Christian Benteke was never going to be a particularly good fit at Merseyside, particularly under possession-enthusiast Brendan Rodgers, and in the end, the Antrim-man's strategy highlighted the Belgian's weaknesses while nullifying his strengths. The production — a goal every 190 minutes — wasn't particularly bad relative to Benteke's previous exploits, but his impact on the team's style of play and overall production was noticeable.
That is not to say that Benteke is a bad footballer. When playing in a side less concerned with possession and more interested in maximising counter attacks, set-pieces and delivery from the wide areas, the former Villa man can be a highly effective offensive hub.

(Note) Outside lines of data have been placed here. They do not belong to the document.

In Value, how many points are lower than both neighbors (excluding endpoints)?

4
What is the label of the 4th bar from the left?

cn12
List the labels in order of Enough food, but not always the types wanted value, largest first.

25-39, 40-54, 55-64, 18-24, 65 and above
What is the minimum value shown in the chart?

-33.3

In Samuele Allardici's Crystal Palace side, flanked by pacey, opportunistic widemen Wilfried Zaha and Andros Townsend, the 26-year old has looked revitalised, and while the overall quality of the team — particularly during the late ennui of Alan Pardew's reign — means his opportunities are limited, Allardyce's style of play is tailor-made for the big Belgian.
Jürgen Klopp is, naturally, well aware of this.

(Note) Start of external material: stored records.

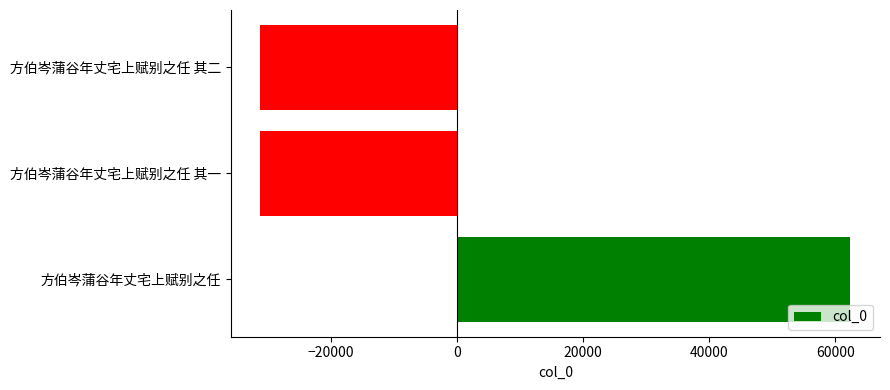

What value does the data have at 方伯岑蒲谷年丈宅上赋别之任 其二?

-31197.3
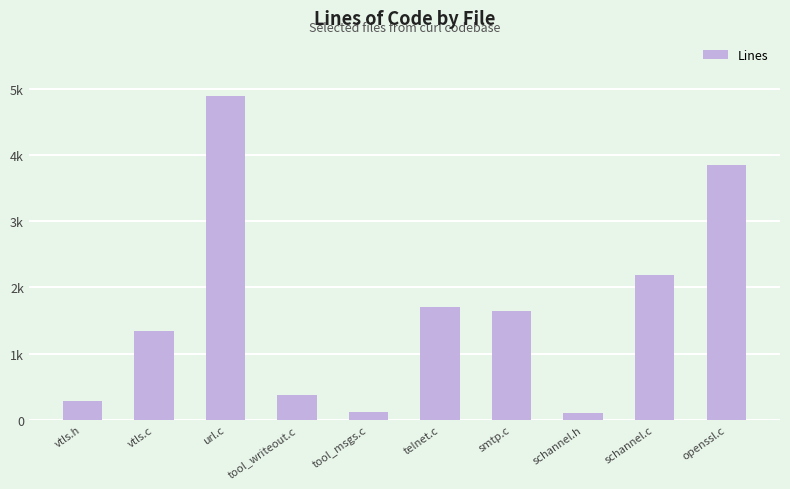

Are the bars horizontal?

No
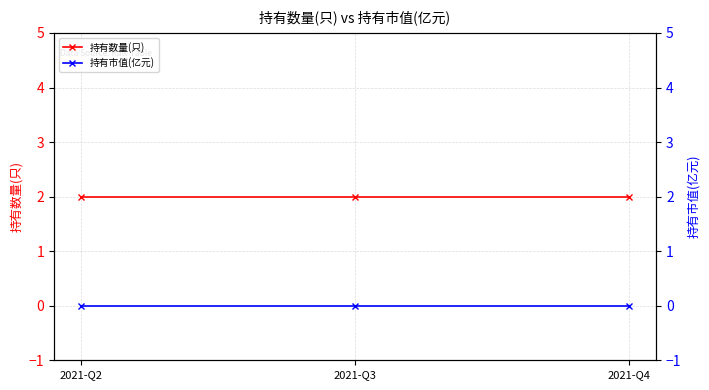

Reading left to right, what are all the values shown in this chart?

持有数量(只): 2	2	2
持有市值(亿元): 0	0	0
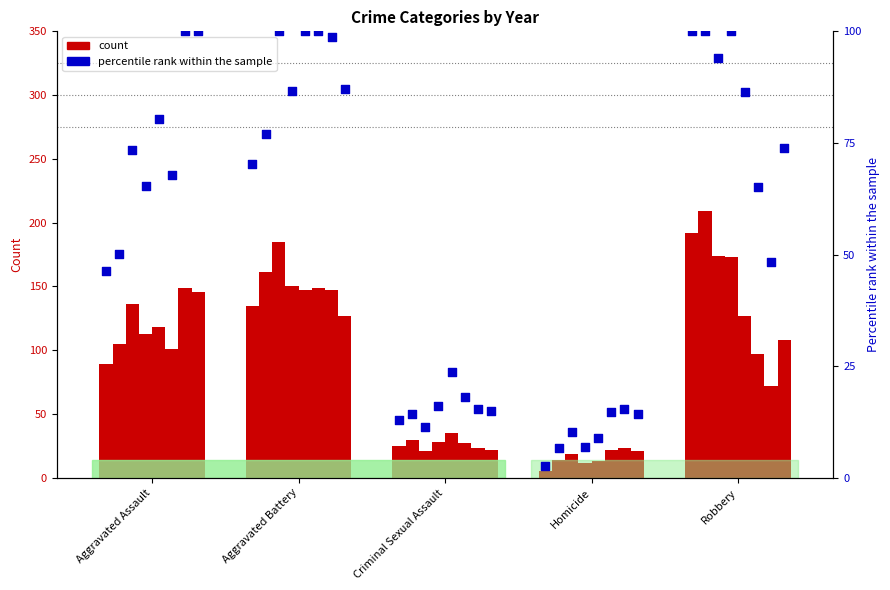

Which series has the widest spread of Y values?

count (2015)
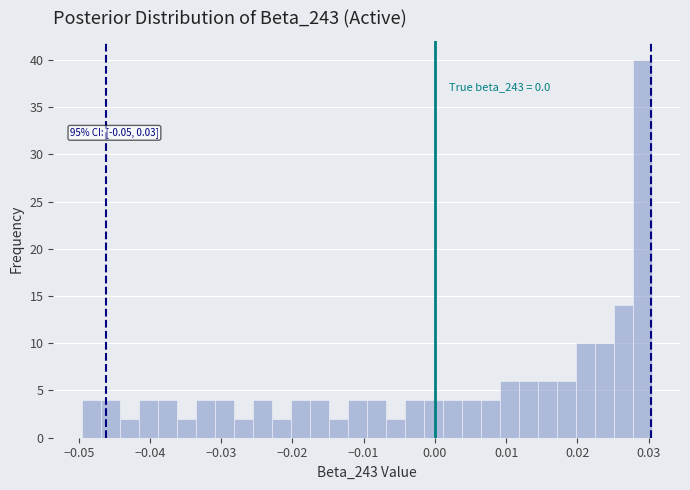

Read against the x-axis, roughly where is the centre of the tallest bar?

0.029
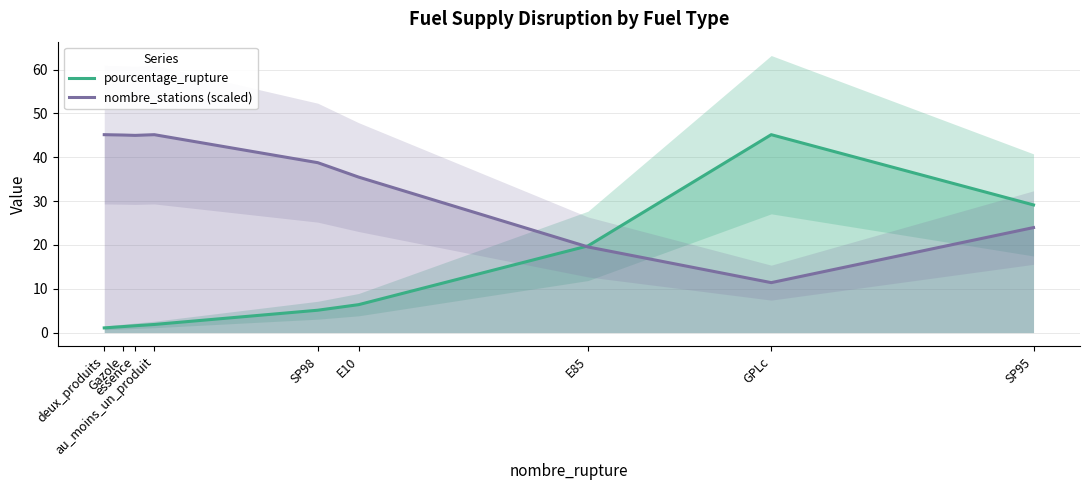

What is the minimum value for pourcentage_rupture?

1.1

“He’s not 100 per cent to defend,” said the Reds manager. “When the ball is in the air, he is the major and main threat because that’s unbelievable – we felt it a lot of times here when we trained together.

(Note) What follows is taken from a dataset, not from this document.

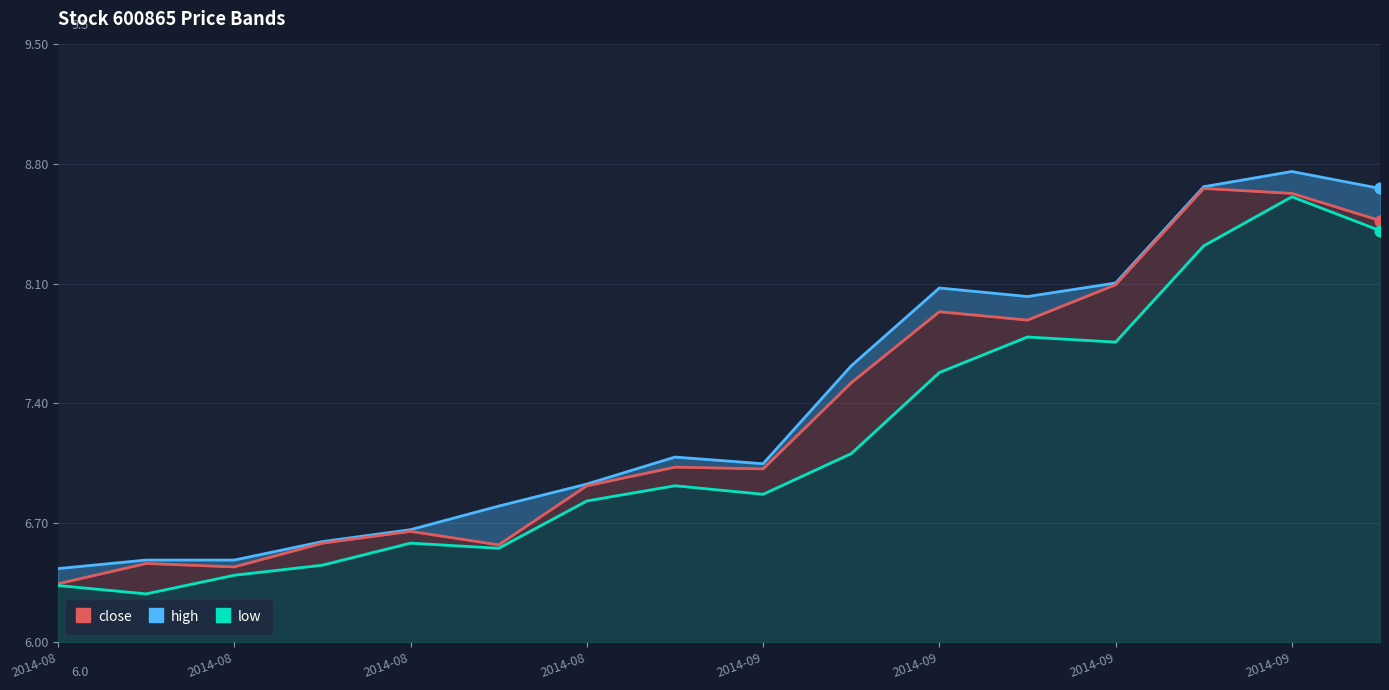

Which series has the largest total across all categories?

high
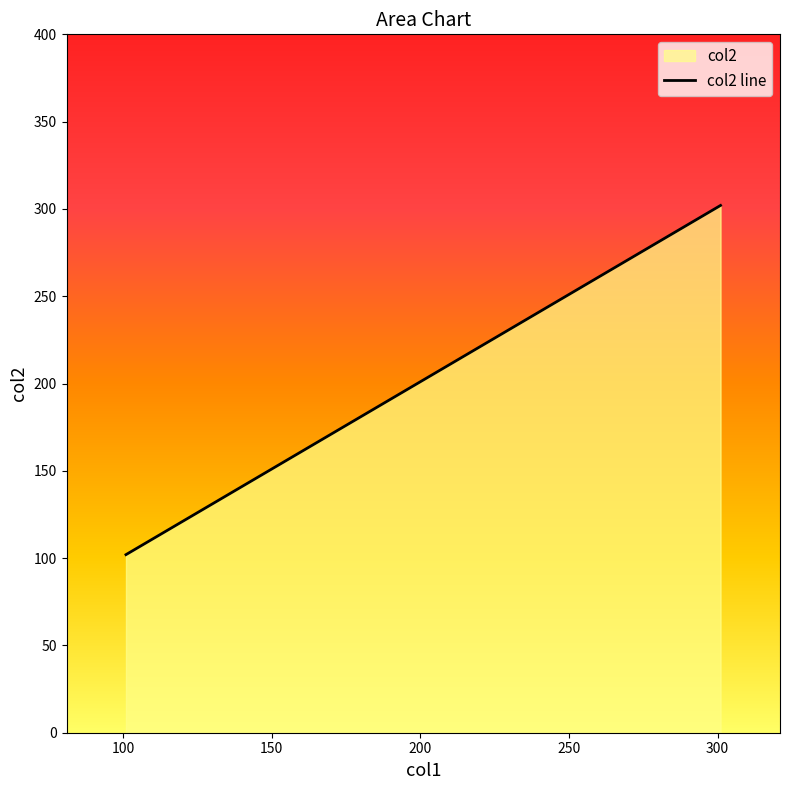

How many categories are shown in the chart?

3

“He has scored 13 or 14 goals for Crystal Palace now. He is obviously another player with confidence, in a good run and all that stuff. Like it is always when you play against Zlatan, other strikers, these kinds of strikers – tall, good with their back to the goal – you have to avoid the crosses and you have to avoid the passes. That’s how it works.
Klopp continued, “If we let them cross 50 balls it’s pretty likely he will have a few dangerous headers. That’s not his only strength, of course, but that’s a real strength.
“How it always is, you have to avoid passes in this area, and not only for him, because if you are only concentrated on Christian then Zaha and Townsend are around you.
“That’s really one of the best offensive lines in the Premier League. We respect this. We know how to play against it, but nevertheless we have to show it.”
For Klopp — typically referring to most events as somewhere between the coolest and not the coolest — that borders on hyperbole. Zaha is on a tremendous run of form compared to his previous dribbly ineffectiveness and Townsend has been able to shed the worst of his shoot on sight-itis, but the trio has only combined for a total of 17 non-penalty goals this year.
Palace's focus on counter attacking football and set piece mayhem does match up poorly with Liverpool's tendency to overcommit to the press in transition and inability to stay conscious when defending corners and free kicks, however, and Sam Allardyce will relish the opportunity to play spoiler to the "soft German" when they face off at Anfield. The defensive unit will do well to heed their manager's words.